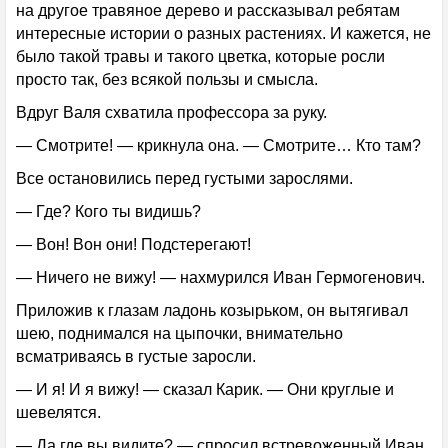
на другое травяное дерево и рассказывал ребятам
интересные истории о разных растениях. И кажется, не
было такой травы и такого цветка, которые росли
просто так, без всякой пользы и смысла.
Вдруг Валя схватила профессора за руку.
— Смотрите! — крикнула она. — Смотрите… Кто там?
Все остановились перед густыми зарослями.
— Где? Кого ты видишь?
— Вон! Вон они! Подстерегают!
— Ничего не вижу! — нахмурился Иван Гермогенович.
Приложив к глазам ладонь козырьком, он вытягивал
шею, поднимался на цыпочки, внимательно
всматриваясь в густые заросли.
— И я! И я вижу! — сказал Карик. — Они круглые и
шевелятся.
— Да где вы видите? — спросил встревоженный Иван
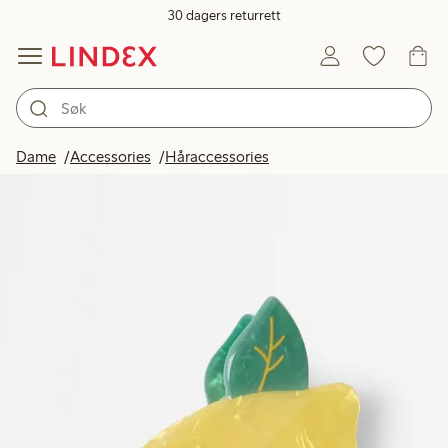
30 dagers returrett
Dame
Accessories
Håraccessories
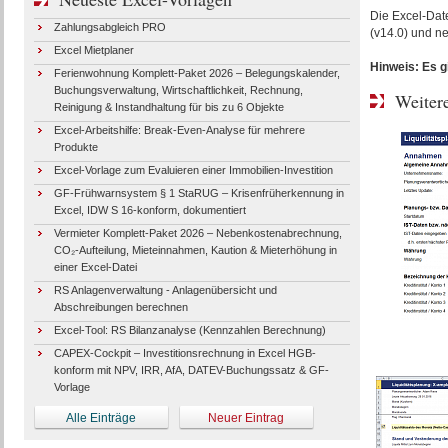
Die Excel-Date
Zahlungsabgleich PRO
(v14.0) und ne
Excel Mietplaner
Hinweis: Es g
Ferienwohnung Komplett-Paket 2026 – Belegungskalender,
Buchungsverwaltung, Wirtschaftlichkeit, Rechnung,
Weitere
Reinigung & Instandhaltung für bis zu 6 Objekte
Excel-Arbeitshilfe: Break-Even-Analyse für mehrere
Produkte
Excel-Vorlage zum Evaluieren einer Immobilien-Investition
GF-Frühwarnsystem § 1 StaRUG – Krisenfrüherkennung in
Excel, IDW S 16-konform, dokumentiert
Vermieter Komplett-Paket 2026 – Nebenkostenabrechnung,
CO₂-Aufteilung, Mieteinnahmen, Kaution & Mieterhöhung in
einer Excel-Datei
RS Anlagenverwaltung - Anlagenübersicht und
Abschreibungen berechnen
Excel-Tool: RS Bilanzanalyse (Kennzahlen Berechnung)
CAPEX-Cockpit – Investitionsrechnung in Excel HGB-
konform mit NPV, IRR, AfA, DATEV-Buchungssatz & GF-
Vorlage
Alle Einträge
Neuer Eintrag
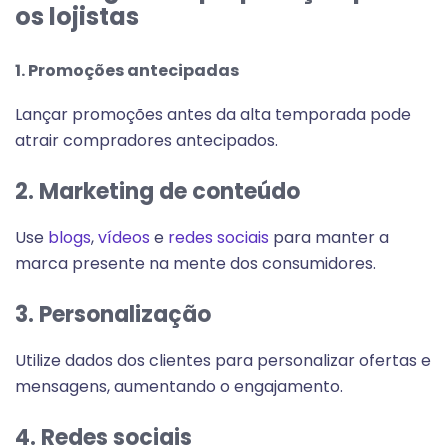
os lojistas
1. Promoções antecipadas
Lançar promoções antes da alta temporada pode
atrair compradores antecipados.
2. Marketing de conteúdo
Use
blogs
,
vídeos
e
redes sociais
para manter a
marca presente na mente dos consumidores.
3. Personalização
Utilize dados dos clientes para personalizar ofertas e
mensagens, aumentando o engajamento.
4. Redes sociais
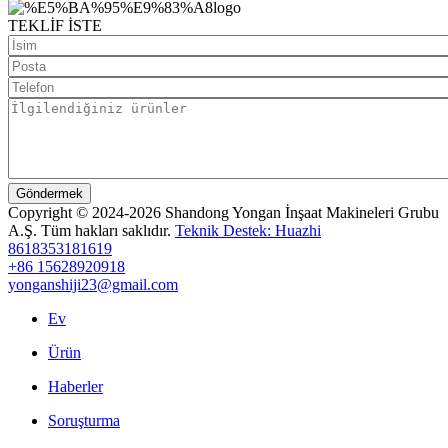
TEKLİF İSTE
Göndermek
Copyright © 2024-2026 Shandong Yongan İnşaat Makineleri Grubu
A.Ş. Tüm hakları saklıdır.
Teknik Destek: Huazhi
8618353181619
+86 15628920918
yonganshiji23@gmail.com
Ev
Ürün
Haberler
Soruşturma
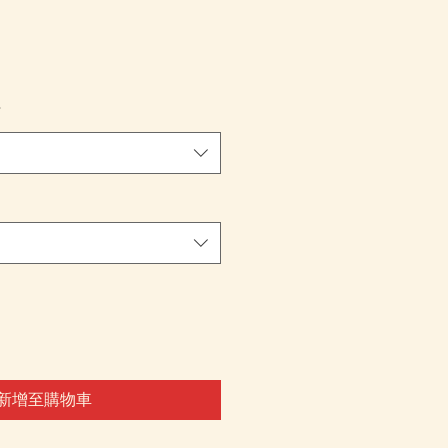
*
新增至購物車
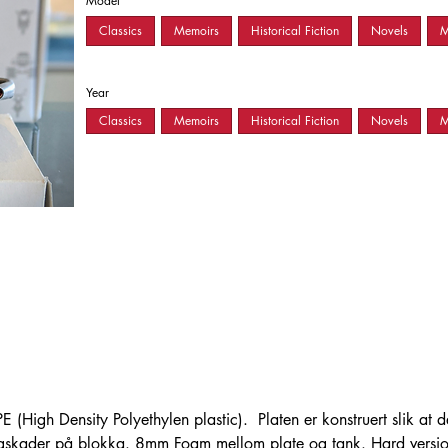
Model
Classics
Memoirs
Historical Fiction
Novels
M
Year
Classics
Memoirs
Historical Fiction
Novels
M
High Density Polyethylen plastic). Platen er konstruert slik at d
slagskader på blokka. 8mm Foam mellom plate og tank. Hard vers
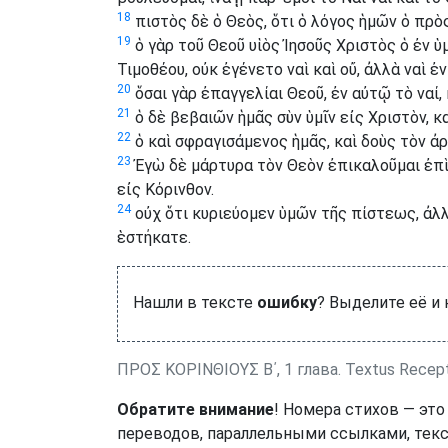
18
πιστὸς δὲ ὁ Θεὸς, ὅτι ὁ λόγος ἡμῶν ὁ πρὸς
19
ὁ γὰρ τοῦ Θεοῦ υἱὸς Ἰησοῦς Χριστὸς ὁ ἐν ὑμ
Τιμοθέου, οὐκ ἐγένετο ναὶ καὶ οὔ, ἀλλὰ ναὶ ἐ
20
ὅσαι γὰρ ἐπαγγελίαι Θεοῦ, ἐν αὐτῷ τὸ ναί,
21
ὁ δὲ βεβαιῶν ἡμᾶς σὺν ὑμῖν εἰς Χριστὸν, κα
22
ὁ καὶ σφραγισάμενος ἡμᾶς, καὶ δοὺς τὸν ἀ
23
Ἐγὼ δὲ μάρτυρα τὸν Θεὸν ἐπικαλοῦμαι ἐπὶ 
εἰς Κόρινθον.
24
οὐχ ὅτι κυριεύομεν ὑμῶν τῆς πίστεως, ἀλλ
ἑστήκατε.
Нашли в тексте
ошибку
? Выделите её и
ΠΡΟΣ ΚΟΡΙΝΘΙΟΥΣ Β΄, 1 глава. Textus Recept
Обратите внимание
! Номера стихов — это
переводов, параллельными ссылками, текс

- _EXERCISE BRIEF_
Give every entry back unchanged, with no pictures.

- _TASK OUTPUT_
на другое травяное дерево и рассказывал ребятам
интересные истории о разных растениях. И кажется, не
было такой травы и такого цветка, которые росли
просто так, без всякой пользы и смысла.
Вдруг Валя схватила профессора за руку.
— Смотрите! — крикнула она. — Смотрите… Кто там?
Все остановились перед густыми зарослями.
— Где? Кого ты видишь?
— Вон! Вон они! Подстерегают!
— Ничего не вижу! — нахмурился Иван Гермогенович.
Приложив к глазам ладонь козырьком, он вытягивал
шею, поднимался на цыпочки, внимательно
всматриваясь в густые заросли.
— И я! И я вижу! — сказал Карик. — Они круглые и
шевелятся.
— Да где вы видите? — спросил встревоженный Иван
30 dagers returrett
Dame
Accessories
Håraccessories
Die Excel-Date
Zahlungsabgleich PRO
(v14.0) und ne
Excel Mietplaner
Hinweis: Es g
Ferienwohnung Komplett-Paket 2026 – Belegungskalender,
Buchungsverwaltung, Wirtschaftlichkeit, Rechnung,
Weitere
Reinigung & Instandhaltung für bis zu 6 Objekte
Excel-Arbeitshilfe: Break-Even-Analyse für mehrere
Produkte
Excel-Vorlage zum Evaluieren einer Immobilien-Investition
GF-Frühwarnsystem § 1 StaRUG – Krisenfrüherkennung in
Excel, IDW S 16-konform, dokumentiert
Vermieter Komplett-Paket 2026 – Nebenkostenabrechnung,
CO₂-Aufteilung, Mieteinnahmen, Kaution & Mieterhöhung in
einer Excel-Datei
RS Anlagenverwaltung - Anlagenübersicht und
Abschreibungen berechnen
Excel-Tool: RS Bilanzanalyse (Kennzahlen Berechnung)
CAPEX-Cockpit – Investitionsrechnung in Excel HGB-
konform mit NPV, IRR, AfA, DATEV-Buchungssatz & GF-
Vorlage
Alle Einträge
Neuer Eintrag
os lojistas
1. Promoções antecipadas
Lançar promoções antes da alta temporada pode
atrair compradores antecipados.
2. Marketing de conteúdo
Use
blogs
,
vídeos
e
redes sociais
para manter a
marca presente na mente dos consumidores.
3. Personalização
Utilize dados dos clientes para personalizar ofertas e
mensagens, aumentando o engajamento.
4. Redes sociais
TEKLİF İSTE
Göndermek
Copyright © 2024-2026 Shandong Yongan İnşaat Makineleri Grubu
A.Ş. Tüm hakları saklıdır.
Teknik Destek: Huazhi
8618353181619
+86 15628920918
yonganshiji23@gmail.com
Ev
Ürün
Haberler
Soruşturma
*
新增至購物車
Model
Classics
Memoirs
Historical Fiction
Novels
M
Year
Classics
Memoirs
Historical Fiction
Novels
M
High Density Polyethylen plastic). Platen er konstruert slik at d
slagskader på blokka. 8mm Foam mellom plate og tank. Hard vers
18
πιστὸς δὲ ὁ Θεὸς, ὅτι ὁ λόγος ἡμῶν ὁ πρὸς
19
ὁ γὰρ τοῦ Θεοῦ υἱὸς Ἰησοῦς Χριστὸς ὁ ἐν ὑμ
Τιμοθέου, οὐκ ἐγένετο ναὶ καὶ οὔ, ἀλλὰ ναὶ ἐ
20
ὅσαι γὰρ ἐπαγγελίαι Θεοῦ, ἐν αὐτῷ τὸ ναί,
21
ὁ δὲ βεβαιῶν ἡμᾶς σὺν ὑμῖν εἰς Χριστὸν, κα
22
ὁ καὶ σφραγισάμενος ἡμᾶς, καὶ δοὺς τὸν ἀ
23
Ἐγὼ δὲ μάρτυρα τὸν Θεὸν ἐπικαλοῦμαι ἐπὶ 
εἰς Κόρινθον.
24
οὐχ ὅτι κυριεύομεν ὑμῶν τῆς πίστεως, ἀλλ
ἑστήκατε.
Нашли в тексте
ошибку
? Выделите её и
ΠΡΟΣ ΚΟΡΙΝΘΙΟΥΣ Β΄, 1 глава. Textus Recept
Обратите внимание
! Номера стихов — это
переводов, параллельными ссылками, текс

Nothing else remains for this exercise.